### Records provided

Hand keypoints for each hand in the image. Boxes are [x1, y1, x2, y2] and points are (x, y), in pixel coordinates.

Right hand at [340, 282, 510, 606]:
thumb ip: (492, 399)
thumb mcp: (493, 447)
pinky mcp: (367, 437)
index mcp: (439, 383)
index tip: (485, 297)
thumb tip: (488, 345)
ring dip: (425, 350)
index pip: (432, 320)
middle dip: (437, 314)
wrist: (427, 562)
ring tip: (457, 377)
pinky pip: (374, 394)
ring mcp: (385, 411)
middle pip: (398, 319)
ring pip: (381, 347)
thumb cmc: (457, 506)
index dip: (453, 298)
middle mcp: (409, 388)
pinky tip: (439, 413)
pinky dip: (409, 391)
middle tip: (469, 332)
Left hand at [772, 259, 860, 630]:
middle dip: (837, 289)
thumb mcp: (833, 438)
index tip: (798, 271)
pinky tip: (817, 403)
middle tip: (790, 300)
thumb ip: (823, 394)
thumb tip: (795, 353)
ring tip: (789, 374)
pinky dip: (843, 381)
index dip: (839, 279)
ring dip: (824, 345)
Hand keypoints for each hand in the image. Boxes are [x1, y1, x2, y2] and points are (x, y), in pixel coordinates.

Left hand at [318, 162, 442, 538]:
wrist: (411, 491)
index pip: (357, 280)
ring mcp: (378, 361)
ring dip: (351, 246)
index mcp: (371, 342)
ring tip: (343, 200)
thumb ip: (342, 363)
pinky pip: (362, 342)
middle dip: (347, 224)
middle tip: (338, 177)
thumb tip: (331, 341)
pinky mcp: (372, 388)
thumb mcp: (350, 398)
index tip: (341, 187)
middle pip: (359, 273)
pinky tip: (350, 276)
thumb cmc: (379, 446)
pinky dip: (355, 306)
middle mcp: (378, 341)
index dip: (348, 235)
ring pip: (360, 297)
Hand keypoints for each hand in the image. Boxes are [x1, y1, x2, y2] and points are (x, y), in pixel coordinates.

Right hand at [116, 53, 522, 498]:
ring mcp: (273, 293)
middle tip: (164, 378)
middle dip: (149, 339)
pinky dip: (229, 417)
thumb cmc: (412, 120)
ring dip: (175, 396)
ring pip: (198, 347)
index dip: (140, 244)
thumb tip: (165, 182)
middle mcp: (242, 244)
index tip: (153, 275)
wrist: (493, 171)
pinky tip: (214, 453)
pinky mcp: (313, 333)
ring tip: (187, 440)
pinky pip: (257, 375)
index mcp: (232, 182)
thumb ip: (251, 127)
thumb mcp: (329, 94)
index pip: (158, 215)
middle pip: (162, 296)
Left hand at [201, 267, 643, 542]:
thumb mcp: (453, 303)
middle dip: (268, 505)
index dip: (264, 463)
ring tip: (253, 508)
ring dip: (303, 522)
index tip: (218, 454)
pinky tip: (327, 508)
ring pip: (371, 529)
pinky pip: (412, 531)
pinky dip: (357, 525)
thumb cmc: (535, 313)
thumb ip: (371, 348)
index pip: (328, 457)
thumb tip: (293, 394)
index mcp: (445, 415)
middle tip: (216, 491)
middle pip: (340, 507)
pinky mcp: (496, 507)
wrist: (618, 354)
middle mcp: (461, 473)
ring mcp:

### Assigned task
Beginning of the records through the line with "thumb cmc: (412, 120)": return that span exactly and stop there.

### The answer
Hand keypoints for each hand in the image. Boxes are [x1, y1, x2, y2] and points are (x, y), in pixel coordinates.

Right hand at [340, 282, 510, 606]:
thumb ip: (492, 399)
thumb mcp: (493, 447)
pinky mcp: (367, 437)
index mcp: (439, 383)
index tip: (485, 297)
thumb tip: (488, 345)
ring dip: (425, 350)
index pip: (432, 320)
middle dip: (437, 314)
wrist: (427, 562)
ring tip: (457, 377)
pinky pip: (374, 394)
ring mcp: (385, 411)
middle pip: (398, 319)
ring pip: (381, 347)
thumb cmc: (457, 506)
index dip: (453, 298)
middle mcp: (409, 388)
pinky tip: (439, 413)
pinky dip: (409, 391)
middle tip: (469, 332)
Left hand at [772, 259, 860, 630]:
middle dip: (837, 289)
thumb mcp: (833, 438)
index tip: (798, 271)
pinky tip: (817, 403)
middle tip: (790, 300)
thumb ip: (823, 394)
thumb tip: (795, 353)
ring tip: (789, 374)
pinky dip: (843, 381)
index dip: (839, 279)
ring dip: (824, 345)
Hand keypoints for each hand in the image. Boxes are [x1, y1, x2, y2] and points are (x, y), in pixel coordinates.

Left hand at [318, 162, 442, 538]:
wrist: (411, 491)
index pip: (357, 280)
ring mcp: (378, 361)
ring dip: (351, 246)
index mcp: (371, 342)
ring tip: (343, 200)
thumb ip: (342, 363)
pinky pip: (362, 342)
middle dip: (347, 224)
middle tip: (338, 177)
thumb tip: (331, 341)
pinky mcp: (372, 388)
thumb mcp: (350, 398)
index tip: (341, 187)
middle pip: (359, 273)
pinky tip: (350, 276)
thumb cmc: (379, 446)
pinky dip: (355, 306)
middle mcp: (378, 341)
index dip: (348, 235)
ring pip: (360, 297)
Hand keypoints for each hand in the image. Boxes are [x1, y1, x2, y2] and points are (x, y), in pixel coordinates.

Right hand at [116, 53, 522, 498]:
ring mcp: (273, 293)
middle tip: (164, 378)
middle dip: (149, 339)
pinky dip: (229, 417)
thumb cmc: (412, 120)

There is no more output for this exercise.